She was formidable, flawless … and highly electable. Julia Gillard’s speech in Melbourne last night showed us a glimpse of the prime minister she could have been. So what happened?
“Nothing in her political life / became her like the leaving it” — adapted from Macbeth for Julia Gillard
Now that Julia Gillard is no longer prime minister, she seems intent on demonstrating why she should have been an excellent one.
Gillard gave a flawless performance at a question-and-answer spectacle in Melbourne last night. She came across as intelligent, likeable and genuine. She was formidable, she was highly electable. So why didn’t we see this when she was PM?
Some in the room were surprised at her performance, and puzzled over why it seemed stronger than when she was leader. Did Gillard make a fatal political miscalculation in thinking she had to strip the personality out of the PM — that she would do better as a machine, dancing to the tune of focus groups? Or was she a victim of a political system that only allows robotic spin-merchants to reign? If it’s the former, it’s a problem for Gillard. If it’s the latter it’s a problem for everyone.

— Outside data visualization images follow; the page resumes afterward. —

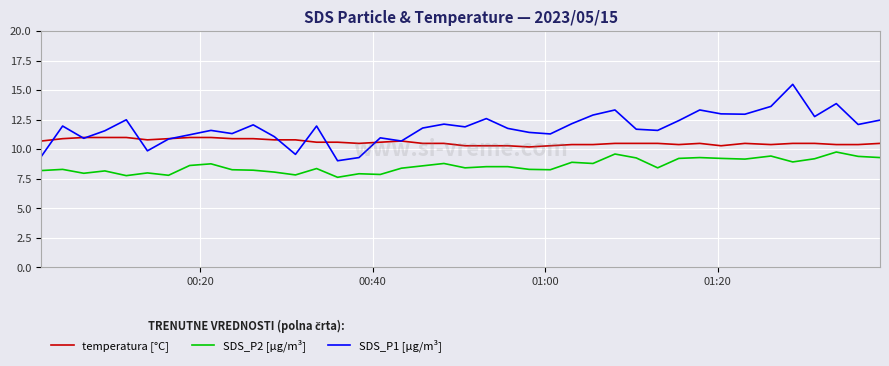

What is the smallest value displayed?

7.6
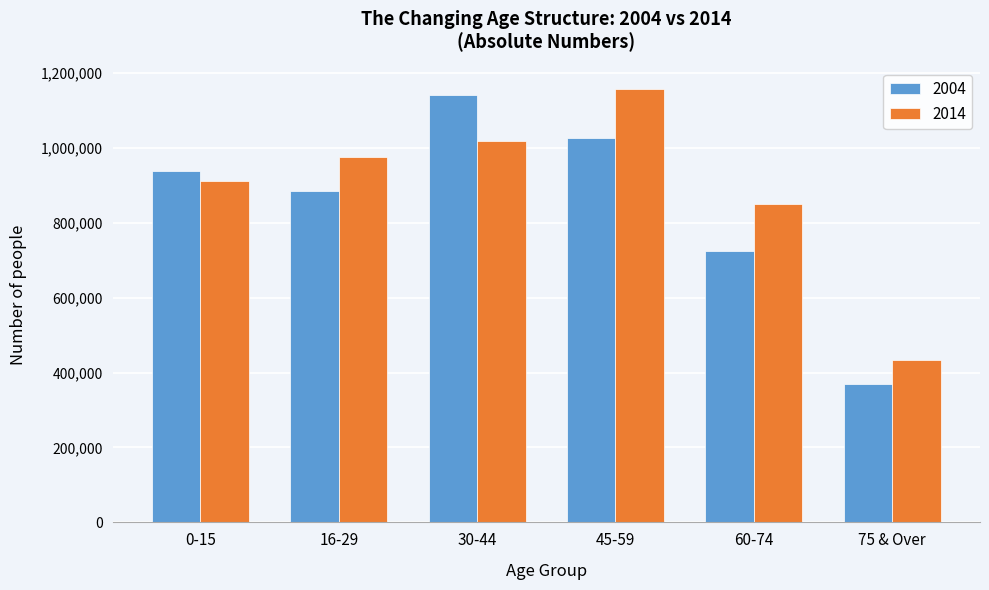

Reading left to right, list all the values displayed in this chart.

2004: 937746	884618	1140832	1025269	725768	370067
2014: 911282	976037	1019302	1156789	850955	433235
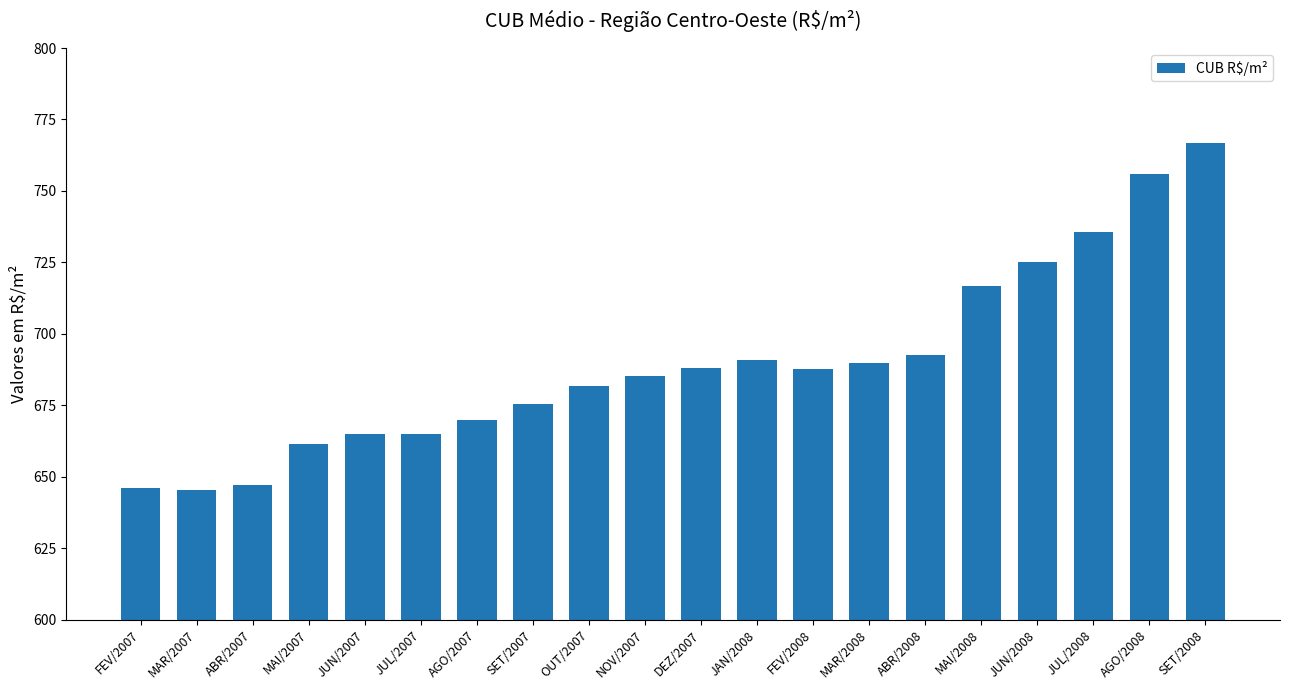

Between JAN/2008 and MAI/2007, which is larger?

JAN/2008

This week Gillard has spoken publicly for the first time since she lost the leadership to Kevin Rudd in June. She got a heroine’s welcome at an Oprah-style celebration in Sydney on Monday, but the speech in Melbourne on Tuesday night was different. The 2000 tickets to the conversation with author Anne Summers sold out within four hours. It was a partisan and sympathetic audience, largely female. Gillard got a standing ovation before she had said a word, as she emerged to Katy Perry’s Roar. This was always going to be the easiest of audiences for her.
But don’t underestimate those attending, or what Gillard did. She did more than perform well in front of a home crowd.
Gillard was asked about tough subjects — carbon pricing, asylum seekers, gay marriage, cutting single parent allowances. The audience listened intently. For most of the 90-minute session there was a charged silence as 2000 people sat forward in their chairs.
She blended inspiring messages with a deft defence of her more controversial policies. She stood her ground, and appeared quite genuine. “I can’t lay out the answers in front of you,” she said to a questioner seeking a more compassionate asylum-seeker policy. “I feel like I got on the tram at a different stop,” she responded when asked why she opposed gay marriage.
Gillard tells funny stories — who knew? When asked why she didn’t seem bitter about her political fate (yes, the questions were sympathetically framed), she recalled working as a junior lawyer interviewing people who thought they had been wronged at work. As she listened to tirades and looked at endless lever-arch folders, she would think: “You can have a crap rest of your life … or you can go home and burn the folders.”
When talking about the toughness of political life, she recalled Paul Keating telling her “love, we all get taken out in a box”. It was “very very Paul”, she added.
As one savvy political observer said after the event: “The person we saw on the stage tonight was probably Australia’s best prime minister ever. Pity we never saw it when she was prime minister.”
Gillard is fighting for her political legacy by constructing a version of events which paints her as a success. That appeared to be her goal last night and she did a good job of it. She may have struggled as prime minister, but will she win this battle in the long-term?